To everyone who is alone, hurting, fighting, crying, tonight –

Don’t give up. If you can’t say, one day more, say, just one hour more.

When all you can see is that everywhere is darkness and you are breaking and cannot believe that it will pass, if all you can do is breathe, then that is how you can go on.

In this darkness, you will be the stars, and this struggle you give your strength and your heart to will make you shine the brighter.

Ginny xxx

Walking this Borderland – You’re not going THAT way

Walking this Borderland – You’re not going THAT way

Don’t look back.

You’re not going that way.

I don’t think we should never look back. Sometimes it can be helpful to look back, analytically, or in gratitude, or recognising how things have changed or how far we have come.

Yet, I like this quotation because it reminds me that, no matter how terrible things have been and are, we try to have courage to face each day hope-fully, and to trust that even if we don’t know where we are going, each day we struggle is a day we are going on, and that God promises us “plans for prosperity and not disaster; plans to give you a future and a hope.”

Ginny xx

Walking this Borderland #4 : 5 more minutes

 

please read the Introduction to Walking this Borderland before this or any other post in this Series. Thank you.

 

When I feel the compulsion to do something to hurt myself I find it very hard to resist and do something else to cope with the feeling or the desperate need to obey the voices in my head telling me to punish myself.
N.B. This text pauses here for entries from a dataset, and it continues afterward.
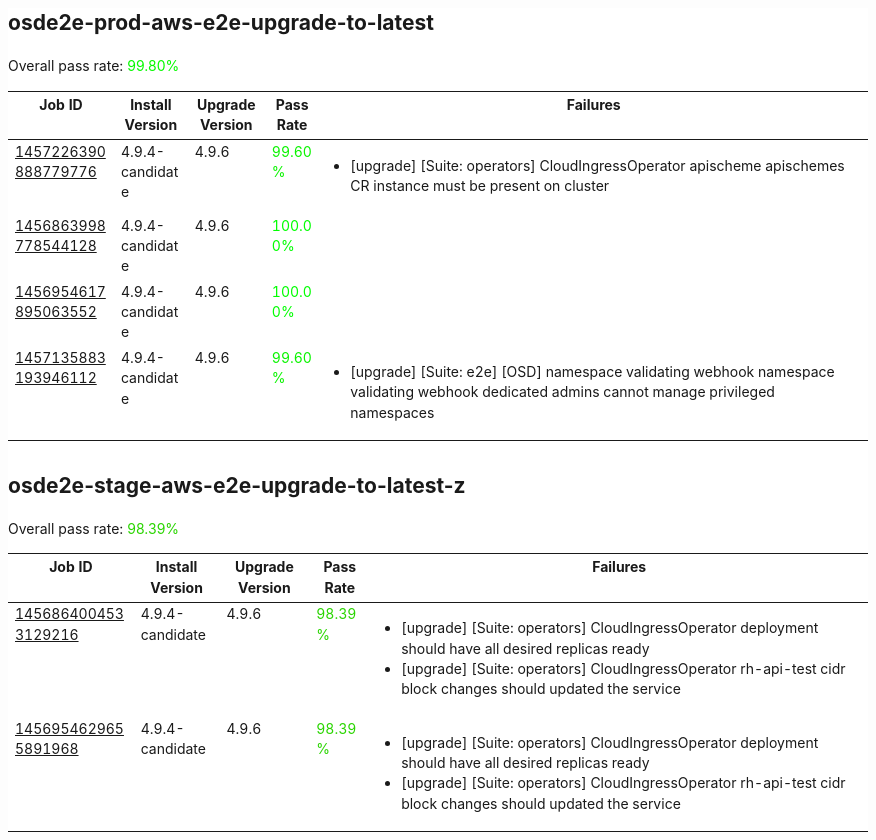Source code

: 

## osde2e-prod-aws-e2e-upgrade-to-latest

Overall pass rate: <span style="color:#06f900;">99.80%</span>

| Job ID | Install Version | Upgrade Version | Pass Rate | Failures |
|--------|-----------------|-----------------|-----------|----------|
[1457226390888779776](https://prow.ci.openshift.org/view/gs/origin-ci-test/logs/osde2e-prod-aws-e2e-upgrade-to-latest/1457226390888779776) | 4.9.4-candidate | 4.9.6 | <span style="color:#0bf400;">99.60%</span>|<ul><li>[upgrade] [Suite: operators] CloudIngressOperator apischeme apischemes CR instance must be present on cluster</li></ul>
[1456863998778544128](https://prow.ci.openshift.org/view/gs/origin-ci-test/logs/osde2e-prod-aws-e2e-upgrade-to-latest/1456863998778544128) | 4.9.4-candidate | 4.9.6 | <span style="color:#01fe00;">100.00%</span>|
[1456954617895063552](https://prow.ci.openshift.org/view/gs/origin-ci-test/logs/osde2e-prod-aws-e2e-upgrade-to-latest/1456954617895063552) | 4.9.4-candidate | 4.9.6 | <span style="color:#01fe00;">100.00%</span>|
[1457135883193946112](https://prow.ci.openshift.org/view/gs/origin-ci-test/logs/osde2e-prod-aws-e2e-upgrade-to-latest/1457135883193946112) | 4.9.4-candidate | 4.9.6 | <span style="color:#0bf400;">99.60%</span>|<ul><li>[upgrade] [Suite: e2e] [OSD] namespace validating webhook namespace validating webhook dedicated admins cannot manage privileged namespaces</li></ul>



## osde2e-stage-aws-e2e-upgrade-to-latest-z

Overall pass rate: <span style="color:#2ad500;">98.39%</span>

| Job ID | Install Version | Upgrade Version | Pass Rate | Failures |
|--------|-----------------|-----------------|-----------|----------|
[1456864004533129216](https://prow.ci.openshift.org/view/gs/origin-ci-test/logs/osde2e-stage-aws-e2e-upgrade-to-latest-z/1456864004533129216) | 4.9.4-candidate | 4.9.6 | <span style="color:#2ad500;">98.39%</span>|<ul><li>[upgrade] [Suite: operators] CloudIngressOperator deployment should have all desired replicas ready</li><li>[upgrade] [Suite: operators] CloudIngressOperator rh-api-test cidr block changes should updated the service</li></ul>
[1456954629655891968](https://prow.ci.openshift.org/view/gs/origin-ci-test/logs/osde2e-stage-aws-e2e-upgrade-to-latest-z/1456954629655891968) | 4.9.4-candidate | 4.9.6 | <span style="color:#2ad500;">98.39%</span>|<ul><li>[upgrade] [Suite: operators] CloudIngressOperator deployment should have all desired replicas ready</li><li>[upgrade] [Suite: operators] CloudIngressOperator rh-api-test cidr block changes should updated the service</li></ul>




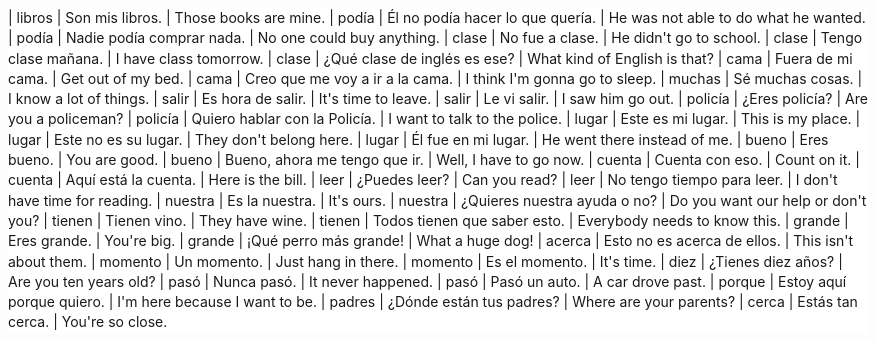 | libros          | Son mis libros.                             | Those books are mine.
| podía           | Él no podía hacer lo que quería.            | He was not able to do what he wanted.
| podía           | Nadie podía comprar nada.                   | No one could buy anything.
| clase           | No fue a clase.                             | He didn't go to school.
| clase           | Tengo clase mañana.                         | I have class tomorrow.
| clase           | ¿Qué clase de inglés es ese?                | What kind of English is that?
| cama            | Fuera de mi cama.                           | Get out of my bed.
| cama            | Creo que me voy a ir a la cama.             | I think I'm gonna go to sleep.
| muchas          | Sé muchas cosas.                            | I know a lot of things.
| salir           | Es hora de salir.                           | It's time to leave.
| salir           | Le vi salir.                                | I saw him go out.
| policía         | ¿Eres policía?                              | Are you a policeman?
| policía         | Quiero hablar con la Policía.               | I want to talk to the police.
| lugar           | Este es mi lugar.                           | This is my place.
| lugar           | Este no es su lugar.                        | They don't belong here.
| lugar           | Él fue en mi lugar.                         | He went there instead of me.
| bueno           | Eres bueno.                                 | You are good.
| bueno           | Bueno, ahora me tengo que ir.               | Well, I have to go now.
| cuenta          | Cuenta con eso.                             | Count on it.
| cuenta          | Aquí está la cuenta.                        | Here is the bill.
| leer            | ¿Puedes leer?                               | Can you read?
| leer            | No tengo tiempo para leer.                  | I don't have time for reading.
| nuestra         | Es la nuestra.                              | It's ours.
| nuestra         | ¿Quieres nuestra ayuda o no?                | Do you want our help or don't you?
| tienen          | Tienen vino.                                | They have wine.
| tienen          | Todos tienen que saber esto.                | Everybody needs to know this.
| grande          | Eres grande.                                | You're big.
| grande          | ¡Qué perro más grande!                      | What a huge dog!
| acerca          | Esto no es acerca de ellos.                 | This isn't about them.
| momento         | Un momento.                                 | Just hang in there.
| momento         | Es el momento.                              | It's time.
| diez            | ¿Tienes diez años?                          | Are you ten years old?
| pasó            | Nunca pasó.                                 | It never happened.
| pasó            | Pasó un auto.                               | A car drove past.
| porque          | Estoy aquí porque quiero.                   | I'm here because I want to be.
| padres          | ¿Dónde están tus padres?                    | Where are your parents?
| cerca           | Estás tan cerca.                            | You're so close.
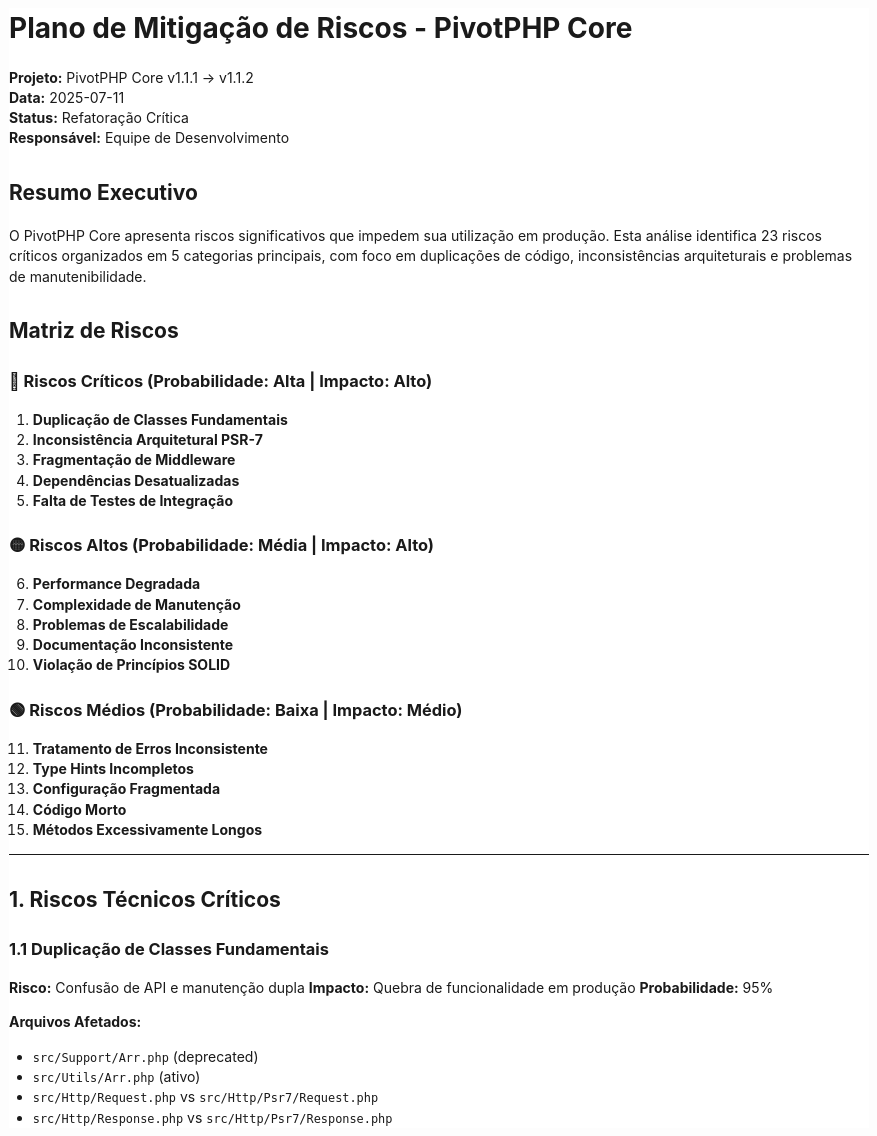 # Plano de Mitigação de Riscos - PivotPHP Core

**Projeto:** PivotPHP Core v1.1.1 → v1.1.2  
**Data:** 2025-07-11  
**Status:** Refatoração Crítica  
**Responsável:** Equipe de Desenvolvimento  

## Resumo Executivo

O PivotPHP Core apresenta riscos significativos que impedem sua utilização em produção. Esta análise identifica 23 riscos críticos organizados em 5 categorias principais, com foco em duplicações de código, inconsistências arquiteturais e problemas de manutenibilidade.

## Matriz de Riscos

### 🔴 Riscos Críticos (Probabilidade: Alta | Impacto: Alto)
1. **Duplicação de Classes Fundamentais**
2. **Inconsistência Arquitetural PSR-7**
3. **Fragmentação de Middleware**
4. **Dependências Desatualizadas**
5. **Falta de Testes de Integração**

### 🟡 Riscos Altos (Probabilidade: Média | Impacto: Alto)
6. **Performance Degradada**
7. **Complexidade de Manutenção**
8. **Problemas de Escalabilidade**
9. **Documentação Inconsistente**
10. **Violação de Princípios SOLID**

### 🟢 Riscos Médios (Probabilidade: Baixa | Impacto: Médio)
11. **Tratamento de Erros Inconsistente**
12. **Type Hints Incompletos**
13. **Configuração Fragmentada**
14. **Código Morto**
15. **Métodos Excessivamente Longos**

---

## 1. Riscos Técnicos Críticos

### 1.1 Duplicação de Classes Fundamentais
**Risco:** Confusão de API e manutenção dupla
**Impacto:** Quebra de funcionalidade em produção
**Probabilidade:** 95%

**Arquivos Afetados:**
- `src/Support/Arr.php` (deprecated)
- `src/Utils/Arr.php` (ativo)
- `src/Http/Request.php` vs `src/Http/Psr7/Request.php`
- `src/Http/Response.php` vs `src/Http/Psr7/Response.php`
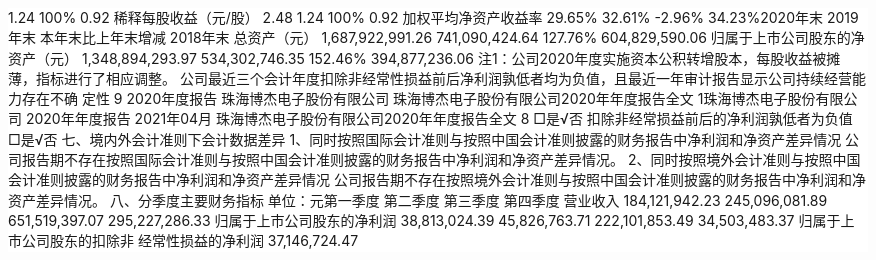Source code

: 1.24
100%
0.92
稀释每股收益（元/股）
2.48
1.24
100%
0.92
加权平均净资产收益率
29.65%
32.61%
-2.96%
34.23%2020年末
2019年末
本年末比上年末增减
2018年末
总资产（元）
1,687,922,991.26
741,090,424.64
127.76%
604,829,590.06
归属于上市公司股东的净资产（元）
1,348,894,293.97
534,302,746.35
152.46%
394,877,236.06
注1：公司2020年度实施资本公积转增股本，每股收益被摊薄，指标进行了相应调整。
公司最近三个会计年度扣除非经常性损益前后净利润孰低者均为负值，且最近一年审计报告显示公司持续经营能力存在不确
定性
9
2020年度报告
珠海博杰电子股份有限公司
珠海博杰电子股份有限公司2020年年度报告全文
1珠海博杰电子股份有限公司
2020年年度报告
2021年04月
珠海博杰电子股份有限公司2020年年度报告全文
8
□是√否
扣除非经常损益前后的净利润孰低者为负值
□是√否
七、境内外会计准则下会计数据差异
1、同时按照国际会计准则与按照中国会计准则披露的财务报告中净利润和净资产差异情况
公司报告期不存在按照国际会计准则与按照中国会计准则披露的财务报告中净利润和净资产差异情况。
2、同时按照境外会计准则与按照中国会计准则披露的财务报告中净利润和净资产差异情况
公司报告期不存在按照境外会计准则与按照中国会计准则披露的财务报告中净利润和净资产差异情况。
八、分季度主要财务指标
单位：元第一季度
第二季度
第三季度
第四季度
营业收入
184,121,942.23
245,096,081.89
651,519,397.07
295,227,286.33
归属于上市公司股东的净利润
38,813,024.39
45,826,763.71
222,101,853.49
34,503,483.37
归属于上市公司股东的扣除非
经常性损益的净利润
37,146,724.47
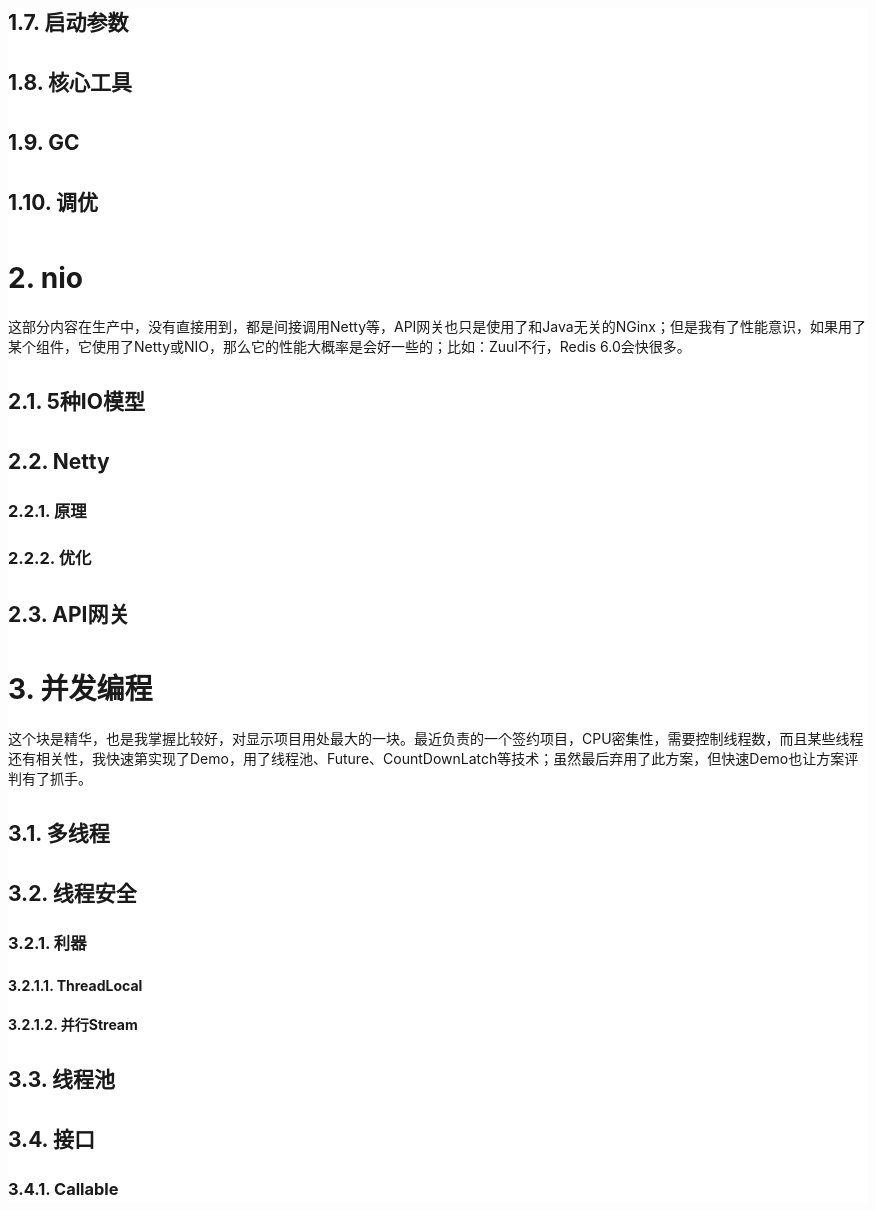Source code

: ## 1.7.     启动参数

## 1.8.     核心工具

## 1.9.     GC

## 1.10.   调优

# 2.    nio
这部分内容在生产中，没有直接用到，都是间接调用Netty等，API网关也只是使用了和Java无关的NGinx；但是我有了性能意识，如果用了某个组件，它使用了Netty或NIO，那么它的性能大概率是会好一些的；比如：Zuul不行，Redis 6.0会快很多。

## 2.1.     5种IO模型

## 2.2.     Netty

### 2.2.1.     原理

### 2.2.2.     优化

## 2.3.     API网关

# 3.    并发编程
这个块是精华，也是我掌握比较好，对显示项目用处最大的一块。最近负责的一个签约项目，CPU密集性，需要控制线程数，而且某些线程还有相关性，我快速第实现了Demo，用了线程池、Future、CountDownLatch等技术；虽然最后弃用了此方案，但快速Demo也让方案评判有了抓手。

## 3.1.     多线程

## 3.2.     线程安全

### 3.2.1.     利器

#### 3.2.1.1.      ThreadLocal

#### 3.2.1.2.      并行Stream

## 3.3.     线程池

## 3.4.     接口

### 3.4.1.     Callable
On the occasions I have a little bit of control, I sometimes say to myself,  “Wait 5 minutes. You can do it, but not yet – just wait 5 minutes. ” If I can force myself to wait 5 minutes then when I do harm myself, then sometimes a little of the initial force of feeling has passed and I do it less viciously.  I’m hoping eventually I’ll be able to wait longer, little by little,  and then eventually sometimes not to self-harm.

I got the idea when I worked with people with eating disorders. One technique that may help people who struggle with purging after eating, is as a first step to delay a few minutes after eating before purging rather than doing it straight away. Then you can try to make the gap longer and longer and in this time, with support of a therapist or carer, try techniques for acknowledging and coping with the awful feelings and thoughts that are contributing to the compulsion to purge.

I’m new to doing this technique to delay self-harming. I think it’s working a little bit.